Oyó un ladrido y vio que el perro, parado en el extremo de una hilera de sepulturas, la miraba. Supuso que a él tampoco le gustaría pisar tumbas. Al lado de él, pasaba el camino que llevaba al pueblo. Así que Jenna regresó al hotel con el perro a la zaga. No sabía qué haría con él. Era evidente que no podía conservarlo. Lo más probable era que tuviese dueño. Calculó que, una vez en el pueblo, alguien lo encontraría y se lo llevaría a casa. En esos momentos, lo que más la urgía era llegar a un lugar donde hubiese gente, para sentirse a salvo.
***
El mundo es mi ostra. A Sam le encantaba aplicarse esa frase mientras acariciaba la correa de la funda de su pistola calibre 38 Special modelo policial.
Mientras aguardaba a que un operador humano atendiese el teléfono, estudió el formulario que Robert Rosen le suministrara. Buena casa, buen coche, buen trabajo. En un par de días de trabajo podía ganar una buena suma. El mundo es mi ostra. Como de costumbre, Sam se asombró de la cantidad de información privada que las personas están dispuestas a dar.
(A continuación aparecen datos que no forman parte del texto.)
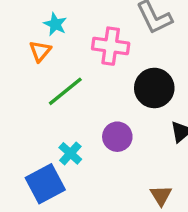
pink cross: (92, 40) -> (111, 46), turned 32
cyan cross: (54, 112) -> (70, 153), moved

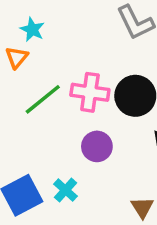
pink cross: (111, 46) -> (90, 92), moved
cyan cross: (70, 153) -> (65, 190), moved

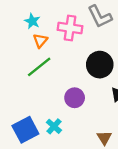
orange triangle: (17, 57) -> (40, 41), moved
pink cross: (90, 92) -> (70, 28), moved

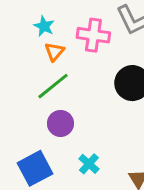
purple circle: (75, 98) -> (60, 123), moved
cyan cross: (54, 126) -> (89, 164), moved

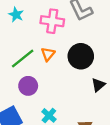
orange triangle: (55, 52) -> (48, 54), moved

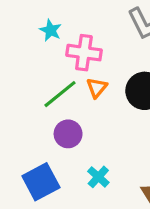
pink cross: (52, 21) -> (84, 53), moved

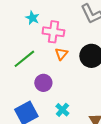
green line: (60, 94) -> (24, 59), moved

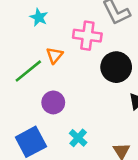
pink cross: (53, 32) -> (87, 36), moved
orange triangle: (61, 54) -> (55, 55), moved

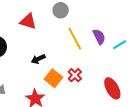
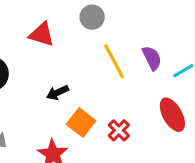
red cross: (75, 75) -> (119, 130), moved
red ellipse: (112, 88) -> (172, 115), moved

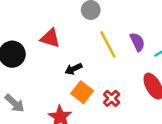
red triangle: (42, 34) -> (50, 38), moved
black arrow: (57, 93) -> (74, 69), moved

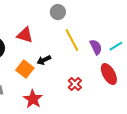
purple semicircle: (137, 42) -> (96, 47), moved
orange square: (82, 92) -> (25, 69), moved

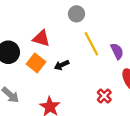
orange square: (25, 69) -> (36, 63), moved
red cross: (75, 84) -> (104, 96), moved

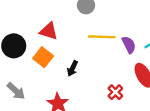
yellow line: (91, 44) -> (102, 37), turned -60
black arrow: (62, 65) -> (72, 68), moved, turned -40

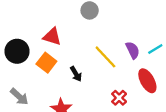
yellow line: (102, 37) -> (105, 57), moved, turned 45
black arrow: (72, 68) -> (76, 74), turned -56

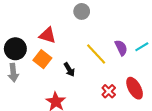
red ellipse: (147, 81) -> (135, 88), moved
gray arrow: (19, 97) -> (13, 73), moved, turned 42

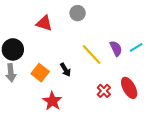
red triangle: (47, 35) -> (44, 23), moved
orange square: (42, 59) -> (40, 73), moved

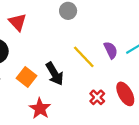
red triangle: (44, 23) -> (18, 22), moved, turned 30
black arrow: (65, 70) -> (55, 74), size x1.5

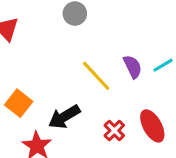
black arrow: (55, 74) -> (64, 117), moved, turned 90

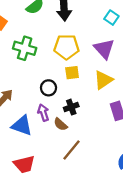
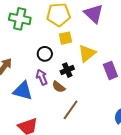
yellow triangle: (103, 80) -> (87, 53), moved

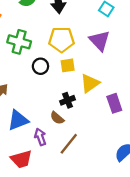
black circle: (45, 54) -> (40, 66), moved
purple arrow: (42, 77) -> (40, 137), moved
blue triangle: (23, 91) -> (18, 120), turned -40

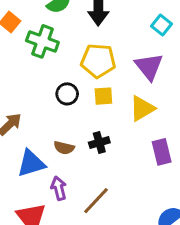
green cross: (19, 42) -> (42, 41), moved
yellow triangle: (90, 83) -> (142, 108), moved
brown semicircle: (57, 118) -> (64, 148), moved, turned -32

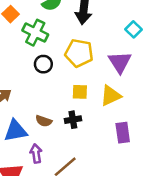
black circle: (67, 94) -> (43, 64), moved
yellow square: (103, 96) -> (80, 92), moved

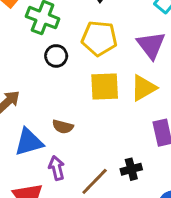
yellow square: (80, 92) -> (105, 86), size x1.5
black cross: (73, 120) -> (131, 169), moved

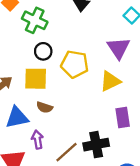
yellow pentagon: (99, 38) -> (75, 64), moved
yellow square: (105, 86) -> (36, 79), moved
black cross: (131, 169) -> (96, 145), size x1.5

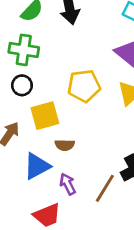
black circle: (43, 51) -> (22, 85), moved

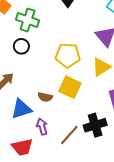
yellow square: (45, 116) -> (70, 87), moved, turned 30

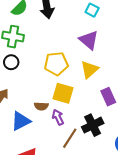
purple arrow: (42, 127) -> (58, 117), moved

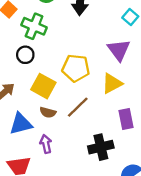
yellow square: (63, 93) -> (43, 86), moved
purple arrow: (58, 117) -> (46, 144), moved
brown line: (70, 138) -> (78, 107), moved

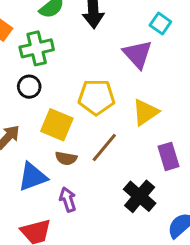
green cross: (34, 26) -> (37, 48), turned -30
purple triangle: (119, 50) -> (138, 54), moved
black cross: (101, 147) -> (140, 196), turned -30

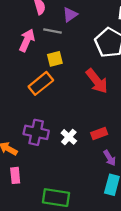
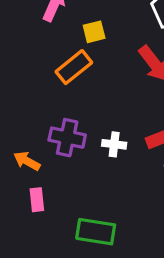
white cross: (69, 137) -> (114, 144), turned -35

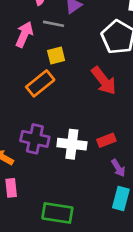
white cross: (114, 144) -> (72, 144), size x1.5

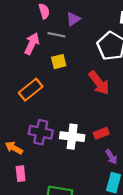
orange rectangle: (40, 83) -> (31, 90), moved

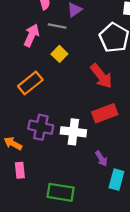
yellow square: (59, 62) -> (59, 54), turned -32
red rectangle: (101, 133) -> (105, 113), moved, size x1.5
purple arrow: (111, 157) -> (101, 159), moved

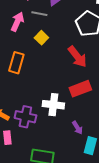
orange rectangle: (30, 83) -> (16, 63), turned -35
purple cross: (41, 127) -> (25, 117), moved

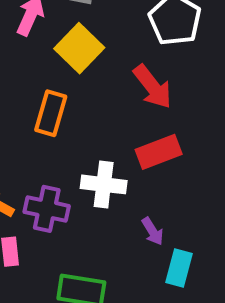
yellow square: (41, 38) -> (79, 48), size x1.6
orange rectangle: (16, 63) -> (51, 113), moved

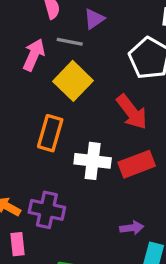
white cross: (104, 184) -> (93, 161), moved
purple arrow: (153, 231) -> (132, 228), turned -65

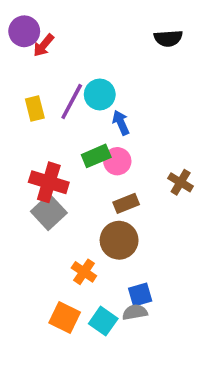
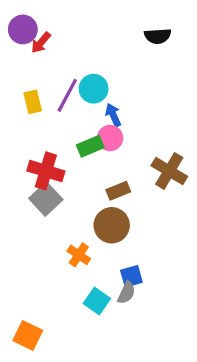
pink circle: (117, 161) -> (110, 138), moved
brown cross: (181, 182) -> (169, 171), size x1.5
gray semicircle: (135, 312) -> (126, 293), turned 125
orange square: (65, 318) -> (28, 336), moved

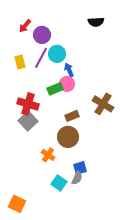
purple circle: (23, 29) -> (42, 35), moved

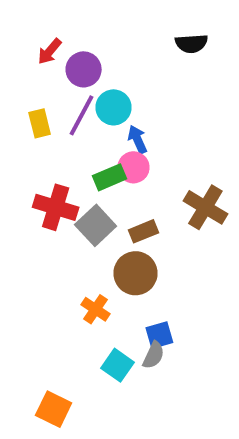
gray square: (28, 121) -> (96, 225), moved
orange square: (17, 204) -> (54, 409), moved

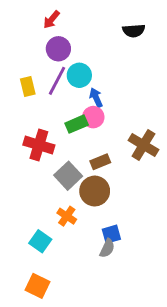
red arrow: (50, 51) -> (51, 19), moved
gray square: (96, 225) -> (68, 176), moved
cyan square: (118, 365) -> (40, 241), moved

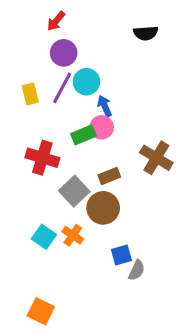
cyan square: (40, 241) -> (44, 237), moved
gray semicircle: (107, 248) -> (137, 270), moved

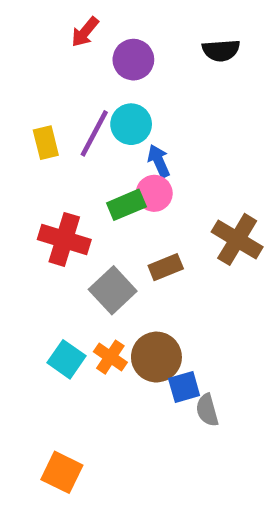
purple circle: (64, 53) -> (133, 60), moved
brown circle: (103, 208) -> (156, 357), moved
gray semicircle: (137, 270) -> (207, 410), turned 140

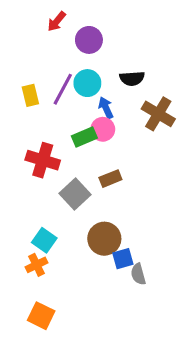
black semicircle: (221, 50) -> (132, 78), moved
brown cross: (237, 239) -> (158, 114), moved
orange cross: (110, 357) -> (37, 265), moved, turned 30

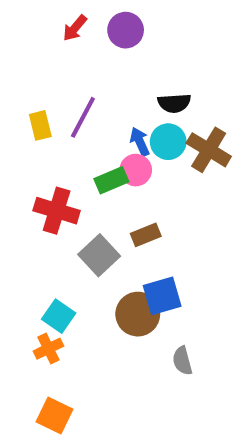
purple circle: (89, 40) -> (126, 30), moved
cyan circle: (87, 83) -> (168, 142), moved
blue square: (123, 259) -> (162, 296), moved, size x1.4

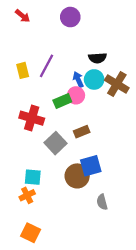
red arrow: (75, 28) -> (23, 16), moved, turned -91
cyan square: (59, 316) -> (33, 177), turned -30

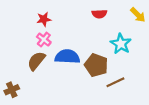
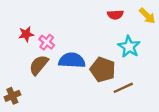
red semicircle: (99, 14) -> (115, 15), moved
red star: (44, 19) -> (26, 34), moved

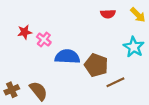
cyan star: (129, 47) -> (134, 47), moved
brown semicircle: (39, 65) -> (38, 91), moved, turned 102

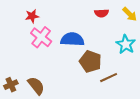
red star: (25, 32) -> (32, 16), moved
pink cross: (44, 40) -> (41, 37), size x1.5
blue semicircle: (67, 57) -> (72, 39), moved

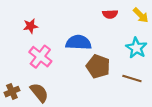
red star: (32, 16) -> (31, 26), moved
pink cross: (41, 37) -> (40, 57), moved
brown line: (109, 78) -> (132, 78), moved, turned 42

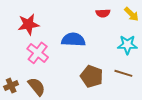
red star: (31, 26) -> (28, 24), size x1.5
cyan star: (136, 48) -> (127, 45), turned -30
brown pentagon: (98, 66) -> (92, 76), moved

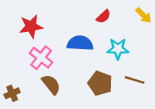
red semicircle: (103, 13) -> (103, 16), moved, turned -40
cyan star: (127, 45) -> (118, 49), moved
brown semicircle: (37, 87) -> (51, 84), moved

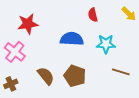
red semicircle: (103, 16) -> (93, 15), turned 120
pink cross: (41, 58) -> (15, 52), moved
brown pentagon: (100, 83) -> (75, 76), moved

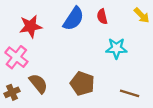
blue semicircle: (72, 39) -> (74, 19), moved, turned 120
brown line: (121, 72) -> (130, 93), moved
brown semicircle: (46, 76) -> (38, 84), moved

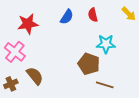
blue semicircle: (74, 19) -> (67, 17), size x0.7
brown pentagon: (82, 84) -> (89, 64), moved
brown line: (130, 93) -> (105, 85), moved

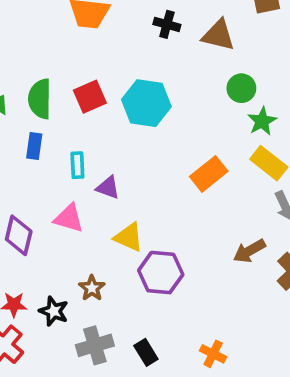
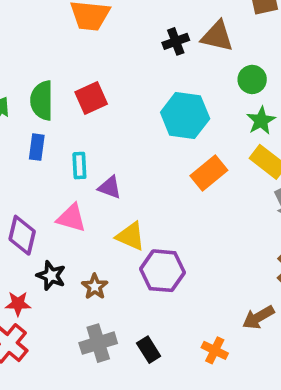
black cross: (167, 24) -> (176, 41), moved, turned -35
green circle: (241, 88) -> (252, 79), moved
cyan hexagon: (146, 103) -> (185, 115), moved
brown arrow: (249, 251) -> (258, 317), moved
black star: (54, 311) -> (51, 276), moved

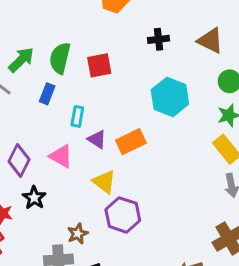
black cross: (176, 41) -> (159, 39), moved
orange rectangle: (209, 173) -> (131, 142), moved
brown star: (95, 287) -> (78, 234), moved

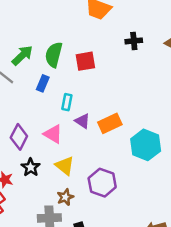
cyan hexagon: (170, 97) -> (146, 145), moved
yellow triangle: (104, 182) -> (65, 166), moved

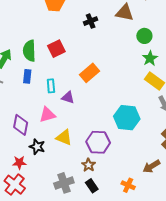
orange rectangle: (110, 123) -> (89, 73), moved
pink triangle: (53, 134) -> (47, 115), turned -30
cyan hexagon: (146, 145) -> (127, 118), moved
brown star: (65, 197) -> (89, 165), moved

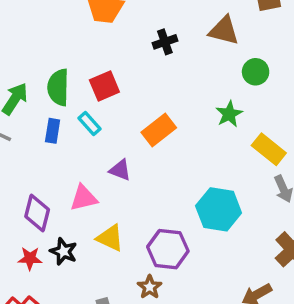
green star: (150, 58) -> (229, 114), moved
cyan rectangle: (51, 86) -> (90, 124), moved, turned -40
red star: (19, 163) -> (30, 258), moved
Con la información contenida en ese formulario, Sam podía averiguar todo lo referido a Rosen y a toda su parentela. Vaya, si hasta podía llevarlo a la bancarrota. Pero Sam jamás haría algo indecente. La investigación privada se basa en la confianza. Por suerte, la confianza cuesta dinero.
—¿Su número de cuenta? —preguntó la operadora.
Se lo leyó.
—Señor Rosen, ¿en qué podemos ayudarlo?
Sam sonrió, burlón, y adoptó un tono que le pareció propio del señor Rosen.
—Sí, es que desde hace un par de días mi mujer no encuentra su tarjeta de crédito. Quisiera confirmar cuáles son los últimos empleos que le dimos para cerciorarme de que nadie más la esté usando.
—Muy bien, señor. ¿Me da por favor su número de seguridad social?
Lo leyó.
—¿El apellido de soltera de su madre, por favor?
Sam respondió.
—Gracias; un momento, por favor.
Sam se arrellanó en el sillón y metió un meñique indagador en su fosa nasal derecha. Cien dólares la hora por hablar por teléfono. Vaya broma. Sam resolvía el noventa por ciento de sus «casos» desde su escritorio. Se distrajo; otra vez pensaba en Grecia. Se había pasado toda la mañana obsesionado con Grecia.
Acababa de mecanografiar un informe escrito por su hija para su clase de estudios sociales. Lo único que Sam sabía hacer, además de mentir, era mecanografiar. El informe era sobre un palacio en la isla de Creta; tenía tantas habitaciones que la gente decía que era un laberinto. El rey se llamaba Minos. Tenía unos pilares muy curiosos, más anchos por arriba que por abajo, pues habían descubierto que esa forma era la que mejor resistía los terremotos. Vaya locura, si te lo piensas. Sam encontraba que la idea de ir a Grecia, beber mucho ouzo y contemplar a las turistas suecas bailando en
topless
en la playa era atractiva. De lo más atractiva.